If you value your life, you should stand up and walk around right now. Too much time on the couch – or in the desk chair – can kill, according to a new study published in the Annals of Internal Medicine.
We already knew that the sedentary lifestyles becoming ever more common in post-industrial societies were bad for us, but the study by Keith Diaz at Columbia University and colleagues draws a grim and direct connection between lack of movement and death.
The researchers studied almost 8000 Americans aged 45 and over to examine the relationship between sedentary behaviour and death for any reason (what researchers call “all-cause mortality”). While measuring all-cause mortality doesn’t tell you about the direct mechanisms that connect sitting down and dying, it does strongly suggest that some connection exists.

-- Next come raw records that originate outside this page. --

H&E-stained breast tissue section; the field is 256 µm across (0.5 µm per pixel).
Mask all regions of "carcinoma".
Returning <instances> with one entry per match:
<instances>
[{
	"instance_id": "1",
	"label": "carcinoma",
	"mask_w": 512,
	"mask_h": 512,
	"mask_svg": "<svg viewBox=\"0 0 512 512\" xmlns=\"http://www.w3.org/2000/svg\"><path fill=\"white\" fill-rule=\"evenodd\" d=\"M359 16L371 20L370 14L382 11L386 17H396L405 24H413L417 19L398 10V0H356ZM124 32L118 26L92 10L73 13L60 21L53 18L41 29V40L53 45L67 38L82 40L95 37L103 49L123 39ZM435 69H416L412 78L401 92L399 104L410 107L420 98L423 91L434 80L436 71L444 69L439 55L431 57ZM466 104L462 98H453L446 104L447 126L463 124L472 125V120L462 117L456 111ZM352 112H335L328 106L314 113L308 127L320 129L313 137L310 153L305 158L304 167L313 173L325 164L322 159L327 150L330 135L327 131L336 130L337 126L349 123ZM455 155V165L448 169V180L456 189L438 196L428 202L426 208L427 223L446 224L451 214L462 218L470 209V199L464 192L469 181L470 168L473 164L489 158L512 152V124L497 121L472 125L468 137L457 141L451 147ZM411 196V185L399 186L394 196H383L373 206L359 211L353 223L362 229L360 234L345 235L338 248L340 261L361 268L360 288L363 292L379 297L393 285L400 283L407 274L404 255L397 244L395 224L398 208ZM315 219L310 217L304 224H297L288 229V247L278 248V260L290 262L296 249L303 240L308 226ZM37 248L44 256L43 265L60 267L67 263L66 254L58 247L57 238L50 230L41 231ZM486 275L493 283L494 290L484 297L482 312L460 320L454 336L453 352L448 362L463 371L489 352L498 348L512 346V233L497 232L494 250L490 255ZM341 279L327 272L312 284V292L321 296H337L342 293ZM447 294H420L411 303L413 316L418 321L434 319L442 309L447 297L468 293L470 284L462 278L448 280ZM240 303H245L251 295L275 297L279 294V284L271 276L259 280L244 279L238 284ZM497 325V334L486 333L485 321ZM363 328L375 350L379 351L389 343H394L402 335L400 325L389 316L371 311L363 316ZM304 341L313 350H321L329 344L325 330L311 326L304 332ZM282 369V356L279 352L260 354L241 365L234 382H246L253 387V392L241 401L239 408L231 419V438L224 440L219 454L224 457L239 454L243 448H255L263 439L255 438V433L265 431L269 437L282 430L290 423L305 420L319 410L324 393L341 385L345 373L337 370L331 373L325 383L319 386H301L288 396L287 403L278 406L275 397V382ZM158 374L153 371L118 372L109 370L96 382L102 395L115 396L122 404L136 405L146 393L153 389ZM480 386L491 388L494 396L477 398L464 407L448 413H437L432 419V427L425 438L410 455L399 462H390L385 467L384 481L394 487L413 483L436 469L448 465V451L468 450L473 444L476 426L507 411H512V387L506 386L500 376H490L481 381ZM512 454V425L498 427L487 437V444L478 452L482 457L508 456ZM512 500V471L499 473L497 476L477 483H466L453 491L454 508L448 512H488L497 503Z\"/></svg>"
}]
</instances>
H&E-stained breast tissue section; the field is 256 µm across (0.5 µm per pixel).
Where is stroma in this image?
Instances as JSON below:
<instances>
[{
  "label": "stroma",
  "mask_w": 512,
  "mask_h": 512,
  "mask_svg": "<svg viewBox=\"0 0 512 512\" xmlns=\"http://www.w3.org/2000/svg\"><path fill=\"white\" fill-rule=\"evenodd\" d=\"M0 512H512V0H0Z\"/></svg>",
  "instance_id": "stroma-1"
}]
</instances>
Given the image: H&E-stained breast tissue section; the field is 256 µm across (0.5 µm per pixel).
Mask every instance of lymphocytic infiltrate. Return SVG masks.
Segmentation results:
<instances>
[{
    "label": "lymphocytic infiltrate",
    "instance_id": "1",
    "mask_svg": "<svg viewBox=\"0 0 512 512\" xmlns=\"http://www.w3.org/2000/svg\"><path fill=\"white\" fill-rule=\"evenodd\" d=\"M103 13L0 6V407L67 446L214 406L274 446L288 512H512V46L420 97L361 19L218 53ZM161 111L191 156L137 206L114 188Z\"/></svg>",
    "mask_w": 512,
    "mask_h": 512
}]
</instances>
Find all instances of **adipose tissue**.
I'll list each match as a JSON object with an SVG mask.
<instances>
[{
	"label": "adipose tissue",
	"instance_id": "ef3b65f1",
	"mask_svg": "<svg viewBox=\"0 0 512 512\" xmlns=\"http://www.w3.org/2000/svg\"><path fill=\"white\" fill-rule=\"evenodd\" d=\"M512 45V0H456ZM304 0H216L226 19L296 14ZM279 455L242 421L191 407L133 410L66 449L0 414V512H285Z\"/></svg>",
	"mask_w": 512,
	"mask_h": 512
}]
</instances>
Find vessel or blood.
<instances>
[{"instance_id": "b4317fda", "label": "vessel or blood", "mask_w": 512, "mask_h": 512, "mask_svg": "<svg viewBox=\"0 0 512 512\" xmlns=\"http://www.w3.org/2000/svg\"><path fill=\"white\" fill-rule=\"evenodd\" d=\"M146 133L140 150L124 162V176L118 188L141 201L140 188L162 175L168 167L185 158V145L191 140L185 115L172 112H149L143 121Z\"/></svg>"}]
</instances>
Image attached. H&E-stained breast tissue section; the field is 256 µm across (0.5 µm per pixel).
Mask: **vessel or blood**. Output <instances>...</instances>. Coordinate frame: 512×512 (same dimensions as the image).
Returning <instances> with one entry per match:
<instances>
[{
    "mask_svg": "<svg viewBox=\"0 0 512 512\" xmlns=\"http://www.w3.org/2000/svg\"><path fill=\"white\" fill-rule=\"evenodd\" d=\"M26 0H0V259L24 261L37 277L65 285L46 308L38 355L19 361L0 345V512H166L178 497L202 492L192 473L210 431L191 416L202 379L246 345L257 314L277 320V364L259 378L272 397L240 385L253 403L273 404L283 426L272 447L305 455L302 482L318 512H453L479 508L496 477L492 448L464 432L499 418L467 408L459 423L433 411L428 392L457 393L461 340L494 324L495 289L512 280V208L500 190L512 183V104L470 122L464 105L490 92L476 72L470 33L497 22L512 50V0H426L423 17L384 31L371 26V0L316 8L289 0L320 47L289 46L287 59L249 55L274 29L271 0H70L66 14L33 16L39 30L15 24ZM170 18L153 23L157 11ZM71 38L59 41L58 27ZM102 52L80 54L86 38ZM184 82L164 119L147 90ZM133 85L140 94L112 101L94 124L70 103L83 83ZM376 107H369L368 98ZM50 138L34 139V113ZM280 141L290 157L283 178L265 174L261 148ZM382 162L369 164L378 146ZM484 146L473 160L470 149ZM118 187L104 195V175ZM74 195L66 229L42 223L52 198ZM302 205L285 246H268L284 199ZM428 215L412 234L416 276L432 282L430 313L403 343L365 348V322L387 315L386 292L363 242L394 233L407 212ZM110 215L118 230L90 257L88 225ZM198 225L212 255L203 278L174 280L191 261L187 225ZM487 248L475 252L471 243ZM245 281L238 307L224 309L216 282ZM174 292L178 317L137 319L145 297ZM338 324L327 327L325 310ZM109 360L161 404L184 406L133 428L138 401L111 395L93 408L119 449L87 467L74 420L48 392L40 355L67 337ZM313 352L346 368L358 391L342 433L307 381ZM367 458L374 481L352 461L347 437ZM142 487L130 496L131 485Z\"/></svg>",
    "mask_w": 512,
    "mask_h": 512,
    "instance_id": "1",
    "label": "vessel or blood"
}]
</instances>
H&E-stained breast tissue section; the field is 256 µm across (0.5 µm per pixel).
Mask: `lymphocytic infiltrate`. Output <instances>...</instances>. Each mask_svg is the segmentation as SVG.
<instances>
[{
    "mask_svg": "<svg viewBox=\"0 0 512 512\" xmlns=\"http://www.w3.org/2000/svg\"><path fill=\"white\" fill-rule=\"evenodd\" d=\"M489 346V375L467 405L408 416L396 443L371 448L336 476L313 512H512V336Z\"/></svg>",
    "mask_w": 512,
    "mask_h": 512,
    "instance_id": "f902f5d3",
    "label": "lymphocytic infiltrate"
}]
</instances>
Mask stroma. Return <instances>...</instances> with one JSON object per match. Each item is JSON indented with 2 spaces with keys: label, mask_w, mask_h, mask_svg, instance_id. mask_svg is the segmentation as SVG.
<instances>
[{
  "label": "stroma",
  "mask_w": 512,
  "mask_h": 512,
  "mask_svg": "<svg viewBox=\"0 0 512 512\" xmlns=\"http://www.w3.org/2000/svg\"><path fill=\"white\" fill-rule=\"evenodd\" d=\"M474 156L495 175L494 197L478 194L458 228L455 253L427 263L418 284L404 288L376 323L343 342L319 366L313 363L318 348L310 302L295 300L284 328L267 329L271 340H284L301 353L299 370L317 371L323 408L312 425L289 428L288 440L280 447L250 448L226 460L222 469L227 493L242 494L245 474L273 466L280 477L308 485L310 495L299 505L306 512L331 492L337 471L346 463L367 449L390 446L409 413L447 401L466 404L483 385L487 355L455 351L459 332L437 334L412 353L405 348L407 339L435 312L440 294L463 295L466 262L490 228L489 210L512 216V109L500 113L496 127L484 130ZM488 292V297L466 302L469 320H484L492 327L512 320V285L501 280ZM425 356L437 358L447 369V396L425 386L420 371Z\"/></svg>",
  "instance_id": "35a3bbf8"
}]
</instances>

Previous similar studies have often relied on self-reported levels of activity, but this one had the participants wear an accelerometer that measured their movements over the course of the day in order to give an objective measure of sedentary time.
The study showed that on average people were sedentary for an alarming 12.3 hours of the 16 they were awake on a given day.
Over the roughly 4 years of the study, 340 participants died. The researchers found a “dose-response” relationship between the risk of death and the amount of sedentary time, which means that the more you sit the more your risk of dying goes up. The researchers say the effect is independent of other factors such as age, sex, race, BMI, and exercise habits.
As well as the total amount of sedentary time, the length of sitting bouts was also an important factor. People who kept their stretches of sitting to less than 30 minutes had the lowest risk of death.
An accompanying editorial suggests that our inactive lives represent evolutionary stagnation and that – rather than tracking our movements with FitBits or stopwatches – we might be better off turning back to the highly mobile lives of our hunter-gatherer ancestors.